Das Treffen vereinbarten wir vor einem Detailhändler, vor welchem früher noch der Stadtbus hielt und die Kids auch heute noch abhängen. Das Date endete nach knapp fünf Minuten. Irgendwie hatten wir optisch jeweils etwas anderes erwartet. Jahre später – ja, Graubünden ist wie ein Dorf – können wir nun über diese Begegnung lachen. Ach, wie war doch alles noch so furchtbar unkompliziert. 

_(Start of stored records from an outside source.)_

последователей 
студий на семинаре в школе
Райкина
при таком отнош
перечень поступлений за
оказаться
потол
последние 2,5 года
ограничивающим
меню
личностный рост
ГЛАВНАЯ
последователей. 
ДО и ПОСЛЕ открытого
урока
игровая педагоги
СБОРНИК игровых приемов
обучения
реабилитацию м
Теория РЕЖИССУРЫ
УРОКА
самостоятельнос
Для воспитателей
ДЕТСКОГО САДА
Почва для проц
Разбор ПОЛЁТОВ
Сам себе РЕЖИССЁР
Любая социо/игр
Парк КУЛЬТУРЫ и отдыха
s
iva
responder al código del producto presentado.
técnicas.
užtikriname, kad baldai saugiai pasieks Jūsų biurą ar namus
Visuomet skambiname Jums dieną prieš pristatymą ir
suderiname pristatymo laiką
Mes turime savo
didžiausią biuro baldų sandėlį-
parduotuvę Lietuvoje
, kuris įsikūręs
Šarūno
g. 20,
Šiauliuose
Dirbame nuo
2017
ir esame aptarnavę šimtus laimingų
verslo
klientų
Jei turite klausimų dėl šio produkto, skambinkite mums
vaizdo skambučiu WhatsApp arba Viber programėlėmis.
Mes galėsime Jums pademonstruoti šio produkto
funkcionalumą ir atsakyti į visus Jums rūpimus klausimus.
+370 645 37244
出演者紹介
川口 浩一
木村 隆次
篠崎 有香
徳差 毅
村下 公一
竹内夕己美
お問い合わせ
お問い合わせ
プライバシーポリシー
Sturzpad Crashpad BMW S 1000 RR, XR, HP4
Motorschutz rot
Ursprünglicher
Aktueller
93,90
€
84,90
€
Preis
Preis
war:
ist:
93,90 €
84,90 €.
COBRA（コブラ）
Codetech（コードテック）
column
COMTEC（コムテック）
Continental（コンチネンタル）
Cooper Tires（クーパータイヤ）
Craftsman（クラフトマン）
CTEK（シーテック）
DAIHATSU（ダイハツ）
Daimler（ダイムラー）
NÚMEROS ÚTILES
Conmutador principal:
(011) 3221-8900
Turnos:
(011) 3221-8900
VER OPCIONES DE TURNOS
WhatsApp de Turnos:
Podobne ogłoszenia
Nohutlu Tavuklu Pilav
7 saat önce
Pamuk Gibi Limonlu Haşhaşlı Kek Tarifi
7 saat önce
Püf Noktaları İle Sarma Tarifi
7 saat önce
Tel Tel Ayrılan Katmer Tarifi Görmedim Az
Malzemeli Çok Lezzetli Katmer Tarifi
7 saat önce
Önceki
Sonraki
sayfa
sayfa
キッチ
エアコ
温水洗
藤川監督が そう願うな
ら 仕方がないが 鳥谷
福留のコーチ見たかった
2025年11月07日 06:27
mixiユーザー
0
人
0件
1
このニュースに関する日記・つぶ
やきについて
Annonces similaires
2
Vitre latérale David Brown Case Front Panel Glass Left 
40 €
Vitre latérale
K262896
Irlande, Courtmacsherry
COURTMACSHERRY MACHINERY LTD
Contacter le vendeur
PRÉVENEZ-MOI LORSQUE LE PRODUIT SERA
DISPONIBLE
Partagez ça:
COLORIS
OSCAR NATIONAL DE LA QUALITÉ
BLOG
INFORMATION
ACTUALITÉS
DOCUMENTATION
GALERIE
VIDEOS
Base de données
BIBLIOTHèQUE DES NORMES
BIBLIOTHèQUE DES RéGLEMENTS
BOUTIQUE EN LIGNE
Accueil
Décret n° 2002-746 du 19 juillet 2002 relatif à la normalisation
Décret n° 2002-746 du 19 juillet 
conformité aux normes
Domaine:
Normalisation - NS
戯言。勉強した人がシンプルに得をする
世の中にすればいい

Heute, 15 Jahre später, horche ich meiner Freundin, welche einen 15-jährigen Sohn hat. Dieser hat seinen Sommer gerade in vollen Zügen genossen. Das schliesse ich zumindest aus den Geschichten seiner Mutter, welche das Liebesleben ihres Sohnes mit Skepsis verfolgt. Der junge Mann traf sich nicht etwa mit zwei, nicht etwa mit drei, sondern gar vier Mädchen gleichzeitig. Wow, dass nenne ich mal Multitasking. Und ich schwanke gerade zwischen Bewunderung und Nachdenklichkeit. Ich bewundere, dass man(n) vier Frauen gleichzeitig treffen kann, ohne sich dabei erwischen zu lassen und nachdenklich, weil ich hoffe, dass nicht der Eindruck entsteht, dass man dieses Konzept noch Jahre lang so weiterführen kann. Und doch beneide ich ihn gerade ein wenig. 

Damals, mit 15 Jahren, hielt der Liebeskummer maximal ein paar Tage an, man machte sich noch keine Gedanken über eine gemeinsame Zukunft oder über die Vater- bzw. Mutter-Qualitäten des Gegenübers. Man war einfach verliebt und manchmal auch in mehrere Personen gleichzeitig.